Well, that is not the end of it, for Heap also shared the teaching at a Sunday school in Summerside, which was about the same distance from his home in Healey as the school in Colsterdale. Apparently he made this journey—again, a round trip of eight miles over desolate terrain—on seventeen Sundays a year for forty-two of the forty-four years of his working life. As any child taught by him would have been able to tell you, this added five thousand seven hundred and twelve miles to the principal sum. “He would,” declared the Globe, “if he had continued his work for rather more than a year, have covered a distance equal to half the space between the earth and the moon.”

A village schoolmaster.
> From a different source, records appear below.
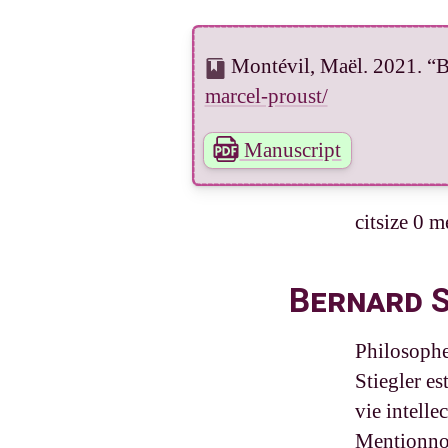
Montévil, Maël. 2021. “B
marcel-proust/
Manuscript
citsize 0 m
Bernard S
Philosophe
Stiegler es
vie intelle
Mentionnon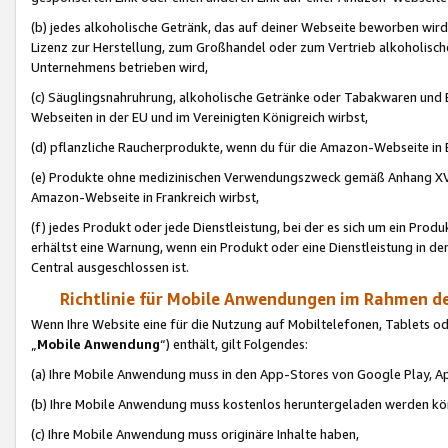
(b) jedes alkoholische Getränk, das auf deiner Webseite beworben wird
Lizenz zur Herstellung, zum Großhandel oder zum Vertrieb alkoholisch
Unternehmens betrieben wird,
(c) Säuglingsnahruhrung, alkoholische Getränke oder Tabakwaren und E
Webseiten in der EU und im Vereinigten Königreich wirbst,
(d) pflanzliche Raucherprodukte, wenn du für die Amazon-Webseite in B
(e) Produkte ohne medizinischen Verwendungszweck gemäß Anhang XVI 
Amazon-Webseite in Frankreich wirbst,
(f) jedes Produkt oder jede Dienstleistung, bei der es sich um ein Prod
erhältst eine Warnung, wenn ein Produkt oder eine Dienstleistung in de
Central ausgeschlossen ist.
Richtlinie für Mobile Anwendungen im Rahmen de
Wenn Ihre Website eine für die Nutzung auf Mobiltelefonen, Tablets 
„
Mobile Anwendung
“) enthält, gilt Folgendes:
(a) Ihre Mobile Anwendung muss in den App-Stores von Google Play, A
(b) Ihre Mobile Anwendung muss kostenlos heruntergeladen werden könn
(c) Ihre Mobile Anwendung muss originäre Inhalte haben,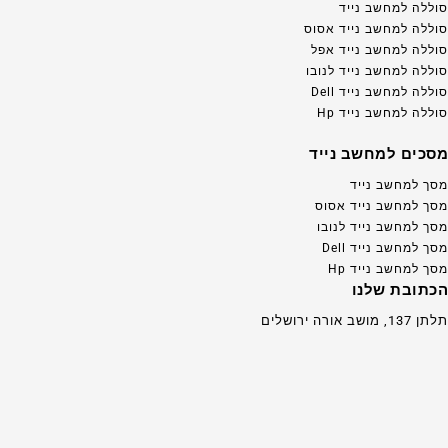
סוללה למחשב נייד
סוללה למחשב נייד אסוס
סוללה למחשב נייד אפל
סוללה למחשב נייד לנובו
סוללה למחשב נייד Dell
סוללה למחשב נייד Hp
מסכים למחשב נייד
מסך למחשב נייד
מסך למחשב נייד אסוס
מסך למחשב נייד לנובו
מסך למחשב נייד Dell
מסך למחשב נייד Hp
הכתובת שלנו
תלתן 137, מושב אורה ירושלים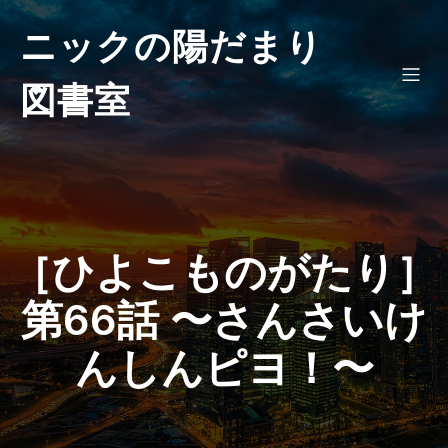
ニックの陽だまり
図書室
［ひよこものがたり］
第66話 〜さんさいけ
んしんピヨ！〜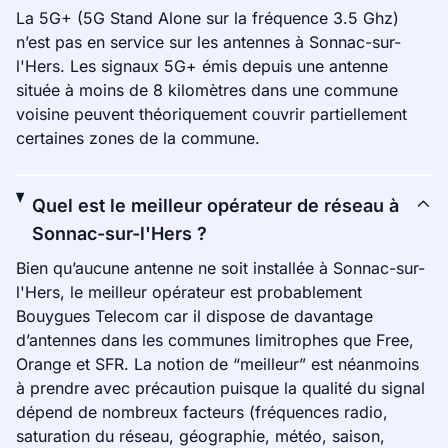
La 5G+ (5G Stand Alone sur la fréquence 3.5 Ghz)
n’est pas en service sur les antennes à Sonnac-sur-
l'Hers. Les signaux 5G+ émis depuis une antenne
située à moins de 8 kilomètres dans une commune
voisine peuvent théoriquement couvrir partiellement
certaines zones de la commune.
Quel est le meilleur opérateur de réseau à
Sonnac-sur-l'Hers ?
Bien qu’aucune antenne ne soit installée à Sonnac-sur-
l'Hers, le meilleur opérateur est probablement
Bouygues Telecom car il dispose de davantage
d’antennes dans les communes limitrophes que Free,
Orange et SFR. La notion de “meilleur” est néanmoins
à prendre avec précaution puisque la qualité du signal
dépend de nombreux facteurs (fréquences radio,
saturation du réseau, géographie, météo, saison,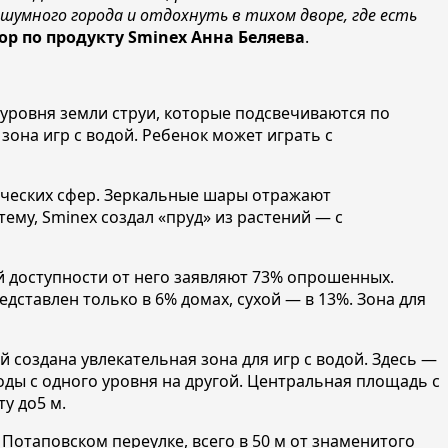
умного города и отдохнуть в тихом дворе, где есть
ор по продукту Sminex
Анна Беляева
.
уровня земли струи, которые подсвечиваются по
зона игр с водой. Ребенок может играть с
лических сфер. Зеркальные шары отражают
ему, Sminex создал «пруд» из растений — с
ей доступности от него заявляют 73% опрошенных.
дставлен только в 6% домах, сухой — в 13%. Зона для
 создана увлекательная зона для игр с водой. Здесь —
оды с одного уровня на другой. Центральная площадь с
у до5 м.
отаповском переулке, всего в 50 м от знаменитого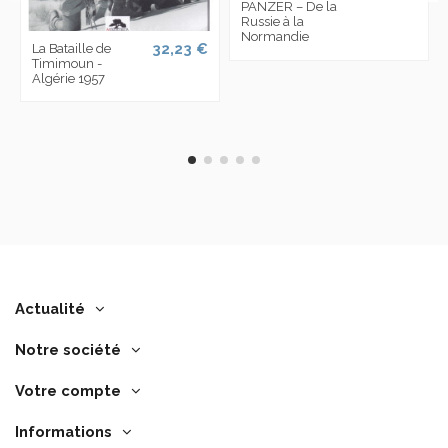
PANZER – De la
Russie à la
Normandie
32,23 €
La Bataille de
Timimoun -
Algérie 1957
Actualité
Notre société
Votre compte
Informations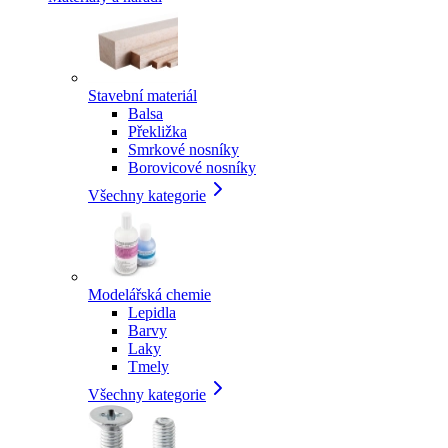
Stavební materiál
Balsa
Překližka
Smrkové nosníky
Borovicové nosníky
Všechny kategorie
Modelářská chemie
Lepidla
Barvy
Laky
Tmely
Všechny kategorie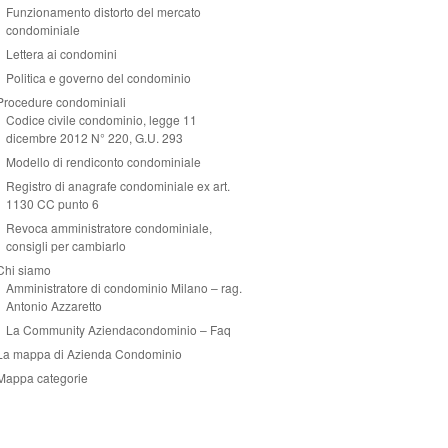
Funzionamento distorto del mercato
condominiale
Lettera ai condomini
Politica e governo del condominio
Procedure condominiali
Codice civile condominio, legge 11
dicembre 2012 N° 220, G.U. 293
Modello di rendiconto condominiale
Registro di anagrafe condominiale ex art.
1130 CC punto 6
Revoca amministratore condominiale,
consigli per cambiarlo
Chi siamo
Amministratore di condominio Milano – rag.
Antonio Azzaretto
La Community Aziendacondominio – Faq
La mappa di Azienda Condominio
Mappa categorie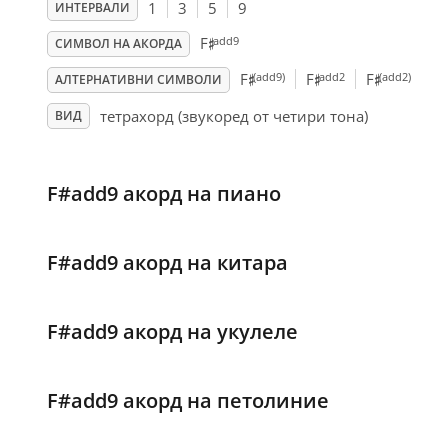
1
3
5
9
ИНТЕРВАЛИ
♯
add9
F
СИМВОЛ НА АКОРДА
♯
♯
♯
(add9)
add2
(add2)
F
F
F
АЛТЕРНАТИВНИ СИМВОЛИ
тетрахорд (звукоред от четири тона)
ВИД
F#add9 акорд на пиано
F#add9 акорд на китара
F#add9 акорд на укулеле
F#add9 акорд на петолиние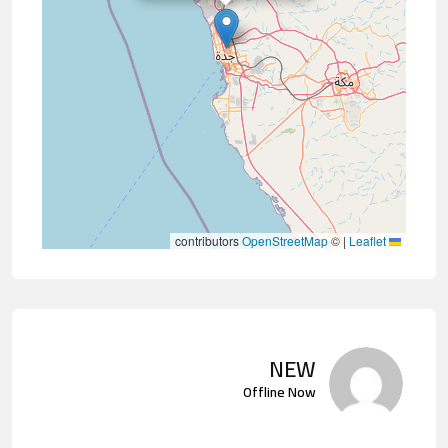
contributors
OpenStreetMap
©
|
Leaflet
NEW
Offline Now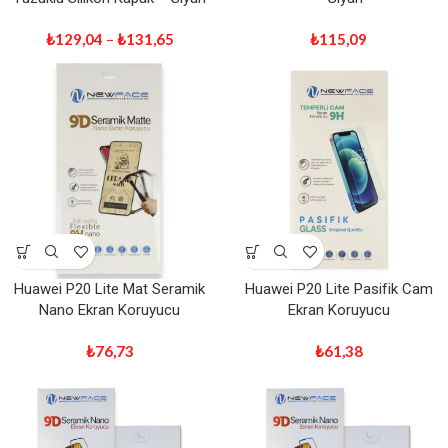
₺
129,04
–
₺
131,65
₺
115,09
Huawei P20 Lite Mat Seramik
Huawei P20 Lite Pasifik Cam
Nano Ekran Koruyucu
Ekran Koruyucu
₺
76,73
₺
61,38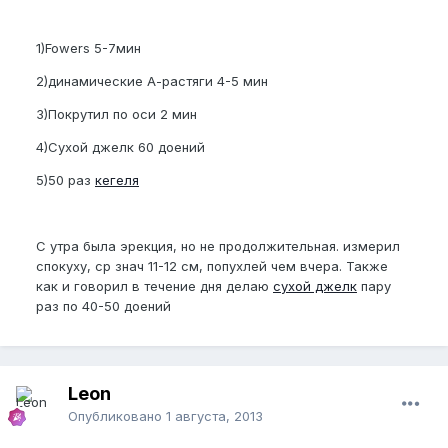
1)Fowers 5-7мин
2)динамические А-растяги 4-5 мин
3)Покрутил по оси 2 мин
4)Сухой джелк 60 доений
5)50 раз
кегеля
C утра была эрекция, но не продолжительная. измерил
спокуху, ср знач 11-12 см, попухлей чем вчера. Также
как и говорил в течение дня делаю
сухой джелк
пару
раз по 40-50 доений
Leon
Опубликовано
1 августа, 2013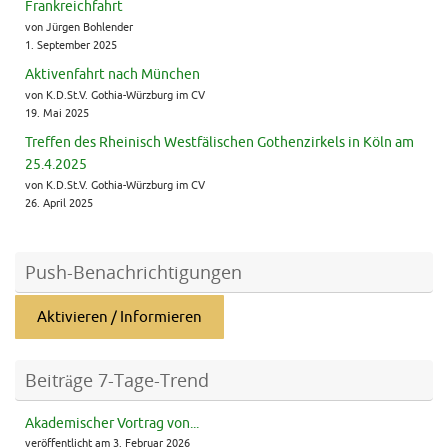
Frankreichfahrt
von Jürgen Bohlender
1. September 2025
Aktivenfahrt nach München
von K.D.St.V. Gothia-Würzburg im CV
19. Mai 2025
Treffen des Rheinisch Westfälischen Gothenzirkels in Köln am
25.4.2025
von K.D.St.V. Gothia-Würzburg im CV
26. April 2025
Push-Benachrichtigungen
Aktivieren / Informieren
Beiträge 7-Tage-Trend
Akademischer Vortrag von...
veröffentlicht am 3. Februar 2026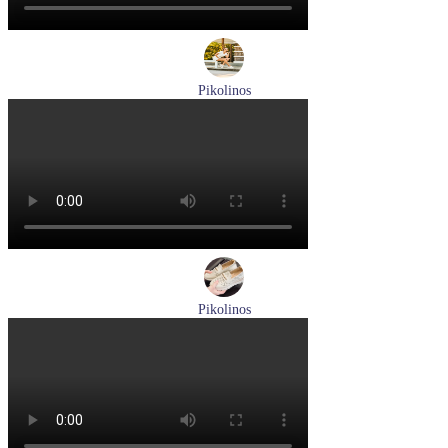
Pikolinos
кроссовки женские летние Pikolinos артикул W4R-6622C1
Размеры (RUS):
37
38
Перейти
к товару
Pikolinos
лоферы женские летние Pikolinos артикул W4R-6729C1
Nata
Размеры (RUS):
37
38
39
Перейти
к товару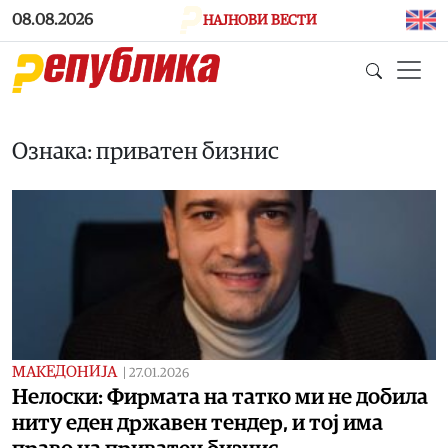
Skip to main content
08.08.2026
НАЈНОВИ ВЕСТИ
Ознака: приватен бизнис
МАКЕДОНИЈА
|
27.01.2026
Нелоски: Фирмата на татко ми не добила
ниту еден државен тендер, и тој има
Oil painting by Charles West Cope dated 1842.
BY A COUNTRY MILE
When Heap died in 1876, his long years of physical activity had stood him in good stead, for he was in fine fettle almost to the end. Since his retirement in 1867 he had been in receipt of an annuity from the Schoolmasters’ Association, and not long before his death he was notified of a proposed increase in its value. Sadly, this would only have come into effect on the 1st of November, by which time he had given up the ghost, and slipped away.
One of the newspapers that told Heap’s story, the Paisley Herald and Renfrewshire Advertiser, approved of the example he had set, for
any invigorating pursuit that takes our young men from the influences of the billiard room and the music-hall is worthy of encouragement.
One imagines that the Herald’s concern with the moral well-being of the young would have struck a chord with the hardy Yorkshire schoolmaster. And he might have been flattered, too, to be mentioned in the same sentence as Edward Payson Weston, the renowned American athlete. Weston had come to England earlier in the year, and he had caused quite a stir by walking for a full twenty-four hours without a break, covering a distance of over a hundred miles. Brilliant! But the humble James Heap is still the winner in my book, for Weston, by his own admission, only managed this feat by chewing on coca leaf as he stomped along. Which just goes to show that, even when it comes to the shadier practices of professional athletes, there truly is nothing new under the sun.